Eurocurrency Currency deposited by national governments or corporations in banks outside their home market. This applies to any currency and to banks in any country. For example, South Korean won deposited at a bank in South Africa, is considered Eurocurrency. Also known as "Euromoney".

- Having "Euro" doesn't mean that the transaction has to involve European countries. However, in practice, European countries are often involved. - Funds deposited in a bank when those funds are denominated in a currency differing from the bank's own domestic currency. Eurocurrency applies to any currency and to banks in any country. Thus, if a Japanese company deposits yen in a Canadian bank, the yen will be considered Eurocurrency.

Eurobond A bond that is denominated in a different currency than the one of the country in which the bond is issued. A Eurobond is usually categorized by the currency in which it is denominated, and is usually issued by an international syndicate. An example of a Eurobond is a Eurodollar bond, which is denominated in U.S. dollars and issued in Japan by an Australian company. Note that the Australian company can issue the Eurodollar bond in any country other than the United States. Eurobonds are attractive methods of financing as they give issuers the flexibility to choose the country in which to offer their bond according to the country's regulatory constraints. In addition, they may denominate their Eurobond in their preferred currency. Eurobonds are attractive to investors as they have small par values and high liquidity.
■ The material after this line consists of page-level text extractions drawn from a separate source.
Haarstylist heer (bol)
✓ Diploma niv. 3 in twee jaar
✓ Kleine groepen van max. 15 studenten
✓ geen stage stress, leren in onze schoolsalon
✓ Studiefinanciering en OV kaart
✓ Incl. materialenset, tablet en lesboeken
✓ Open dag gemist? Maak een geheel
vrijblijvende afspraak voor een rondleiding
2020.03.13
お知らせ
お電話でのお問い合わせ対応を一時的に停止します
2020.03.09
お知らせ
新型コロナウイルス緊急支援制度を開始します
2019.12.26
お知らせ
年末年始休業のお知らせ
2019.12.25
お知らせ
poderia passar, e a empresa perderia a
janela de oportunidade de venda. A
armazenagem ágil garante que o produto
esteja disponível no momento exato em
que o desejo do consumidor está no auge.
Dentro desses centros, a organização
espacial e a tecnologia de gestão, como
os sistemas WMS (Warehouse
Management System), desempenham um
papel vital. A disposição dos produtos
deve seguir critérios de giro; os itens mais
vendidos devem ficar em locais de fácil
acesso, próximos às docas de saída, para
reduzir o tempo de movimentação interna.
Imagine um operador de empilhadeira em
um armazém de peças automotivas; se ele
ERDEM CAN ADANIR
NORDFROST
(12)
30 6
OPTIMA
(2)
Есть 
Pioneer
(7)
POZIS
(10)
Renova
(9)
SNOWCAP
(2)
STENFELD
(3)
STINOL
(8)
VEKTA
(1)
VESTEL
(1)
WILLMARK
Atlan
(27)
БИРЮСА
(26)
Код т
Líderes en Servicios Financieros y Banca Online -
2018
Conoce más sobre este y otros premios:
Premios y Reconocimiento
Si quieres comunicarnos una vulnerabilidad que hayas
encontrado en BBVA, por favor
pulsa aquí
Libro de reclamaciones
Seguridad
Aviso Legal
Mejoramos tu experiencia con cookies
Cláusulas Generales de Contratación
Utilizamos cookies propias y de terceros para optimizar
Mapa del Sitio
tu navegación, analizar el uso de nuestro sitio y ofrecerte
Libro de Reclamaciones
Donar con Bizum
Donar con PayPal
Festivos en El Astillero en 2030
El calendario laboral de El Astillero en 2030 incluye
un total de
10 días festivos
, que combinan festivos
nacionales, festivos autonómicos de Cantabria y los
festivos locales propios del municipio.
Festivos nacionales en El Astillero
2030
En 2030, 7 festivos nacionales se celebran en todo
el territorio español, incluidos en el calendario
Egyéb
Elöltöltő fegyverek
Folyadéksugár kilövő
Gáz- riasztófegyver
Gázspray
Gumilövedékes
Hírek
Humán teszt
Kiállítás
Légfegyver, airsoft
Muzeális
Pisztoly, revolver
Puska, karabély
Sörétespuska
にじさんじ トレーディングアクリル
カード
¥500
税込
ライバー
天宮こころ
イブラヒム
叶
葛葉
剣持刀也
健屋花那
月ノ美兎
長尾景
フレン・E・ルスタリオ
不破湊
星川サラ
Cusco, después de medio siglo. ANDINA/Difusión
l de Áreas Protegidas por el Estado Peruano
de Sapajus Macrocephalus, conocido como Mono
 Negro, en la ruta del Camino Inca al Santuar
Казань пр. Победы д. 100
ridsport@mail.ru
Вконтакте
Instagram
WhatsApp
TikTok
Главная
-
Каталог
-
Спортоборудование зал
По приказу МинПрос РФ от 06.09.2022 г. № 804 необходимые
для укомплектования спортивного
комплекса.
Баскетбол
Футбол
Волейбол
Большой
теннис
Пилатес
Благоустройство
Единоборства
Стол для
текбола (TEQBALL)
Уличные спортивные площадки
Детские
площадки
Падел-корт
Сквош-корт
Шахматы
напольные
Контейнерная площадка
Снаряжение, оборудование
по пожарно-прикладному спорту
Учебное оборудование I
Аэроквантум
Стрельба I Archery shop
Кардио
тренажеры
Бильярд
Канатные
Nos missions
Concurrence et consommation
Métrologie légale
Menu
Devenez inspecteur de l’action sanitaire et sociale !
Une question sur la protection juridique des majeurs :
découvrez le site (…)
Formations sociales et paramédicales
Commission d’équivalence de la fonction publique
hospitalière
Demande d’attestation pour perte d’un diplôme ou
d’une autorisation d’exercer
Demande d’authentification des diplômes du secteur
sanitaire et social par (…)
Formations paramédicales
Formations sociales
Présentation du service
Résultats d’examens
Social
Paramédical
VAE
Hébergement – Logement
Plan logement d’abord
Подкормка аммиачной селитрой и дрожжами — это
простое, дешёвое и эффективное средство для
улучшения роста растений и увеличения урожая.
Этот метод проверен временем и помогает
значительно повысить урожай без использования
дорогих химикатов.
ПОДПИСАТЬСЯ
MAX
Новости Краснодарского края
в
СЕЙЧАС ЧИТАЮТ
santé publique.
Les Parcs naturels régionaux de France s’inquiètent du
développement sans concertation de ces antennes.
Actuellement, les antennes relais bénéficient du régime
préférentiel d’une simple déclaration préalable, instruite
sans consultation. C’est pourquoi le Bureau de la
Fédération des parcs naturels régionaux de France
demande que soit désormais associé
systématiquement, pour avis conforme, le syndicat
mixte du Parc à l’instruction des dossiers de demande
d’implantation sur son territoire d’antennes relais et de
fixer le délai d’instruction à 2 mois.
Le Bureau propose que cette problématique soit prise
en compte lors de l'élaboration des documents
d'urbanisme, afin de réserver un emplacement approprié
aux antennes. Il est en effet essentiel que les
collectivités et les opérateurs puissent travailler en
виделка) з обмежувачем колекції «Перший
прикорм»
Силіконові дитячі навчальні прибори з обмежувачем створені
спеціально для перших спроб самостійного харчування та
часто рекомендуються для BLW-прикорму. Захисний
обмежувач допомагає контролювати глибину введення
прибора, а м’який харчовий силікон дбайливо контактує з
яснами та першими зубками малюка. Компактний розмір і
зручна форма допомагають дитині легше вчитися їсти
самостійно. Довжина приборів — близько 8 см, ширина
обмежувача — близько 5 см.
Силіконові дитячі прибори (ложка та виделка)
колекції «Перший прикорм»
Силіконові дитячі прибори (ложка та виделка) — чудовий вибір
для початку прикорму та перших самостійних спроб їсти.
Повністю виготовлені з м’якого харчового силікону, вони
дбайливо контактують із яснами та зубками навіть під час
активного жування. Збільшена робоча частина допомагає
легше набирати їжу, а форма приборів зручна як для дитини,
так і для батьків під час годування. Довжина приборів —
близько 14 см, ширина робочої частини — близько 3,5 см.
Currencies pegged to the euro

There are a number of non-EU currencies that were pegged to a European currency and are now currencies related to the euro: the Cape Verdean escudo, the Bosnia and Herzegovina convertible mark, the CFP franc, the CFA franc and the Comorian franc. In total, the euro is the official currency in 15 states inside the European Union, and 5 states/territories outside the European Union. In addition, 23 states and territories have currencies that are directly

pegged to the euro including 14 countries in mainland Africa, 3 EU members that will ultimately join the euro, 3 French Pacific territories, 2 African island countries and another Balkan country, Bosnia and Herzegovina.